Without giving away our real identities, we stayed in one of the establishments used by the “coyotes” and saw immigrants being kept in rooms that can only be described as cells, locked from the outside.

We also witnessed the corrupt behavior of Peruvian police officers who collaborate with the traffickers. After negotiating with the driver and revealing to him that we were reporters, we traveled in the van with Deny and the others until the border town of Assis Brasil, in the state of Acre. On the way there, the driver bribed policemen at two of the four checkpoints.

Because the Haitians and Africans are crossing the country illegally, the police threaten to deport them.

Jeremie Dozina, who after 10 days of traveling reached Brazil from Haiti on May 14, recalls facing a local police chief along the way. “Do what I tell you,” he was told. “I can have you sent back or arrested. If you want to continue your journey, you’ll have to pay.”

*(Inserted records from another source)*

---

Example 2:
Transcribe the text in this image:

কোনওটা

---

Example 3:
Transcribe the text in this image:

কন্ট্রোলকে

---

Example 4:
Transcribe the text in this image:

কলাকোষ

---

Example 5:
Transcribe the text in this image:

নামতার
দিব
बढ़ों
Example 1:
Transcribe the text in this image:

Left at the border with no money to eat or to pay for the bus to Rio Branco — located 350 kilometers away, where there is a shelter for immigrants — Dozina says the “coyotes” and the Peruvian police robbed him of some $300.

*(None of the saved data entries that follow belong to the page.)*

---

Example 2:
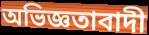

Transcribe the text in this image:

অভিজ্ঞতাবাদী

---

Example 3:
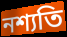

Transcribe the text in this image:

নশ্যতি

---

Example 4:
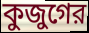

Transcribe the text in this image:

কুজুগের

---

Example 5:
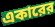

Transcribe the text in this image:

একারের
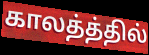
காலத்த்தில்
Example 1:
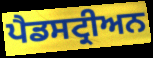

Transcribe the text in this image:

ਪੈਡਸਟ੍ਰੀਅਨ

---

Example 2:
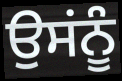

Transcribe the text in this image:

ਉਸਂਨੂੰ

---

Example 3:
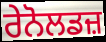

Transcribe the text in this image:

ਰੇਨੋਲਡਜ਼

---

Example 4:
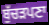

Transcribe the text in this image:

ਬੁੱਚੜਪਣਾ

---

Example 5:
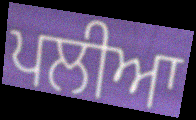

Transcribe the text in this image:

ਪਲੀਆ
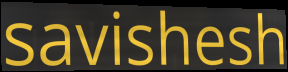
savishesh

The journey of the immigrants starts in Haiti and the Dominican Republic, where they fly to Ecuador. From the capital of Quito to the Brazilian border, via Peru, they travel more than 3,000 kilometers. For Africans, who started to use the route last year, the journey is the same once they reach Ecuador, after flying from Spain.

Trafficking in Peru has been going on in broad daylight since 2011, with local law enforcement claiming that because no complaints are filed, there are no investigations.

Federal Police officials in Brazil say it is aware of the network and the ways it operates, but cannot do much to stop what happens outside its territory. Police officers, however, informed us that they have begun taking the names of taxi drivers who drive the immigrants from the border to Rio Branco, as a way to limit abuse and theft of the vulnerable new arrivals.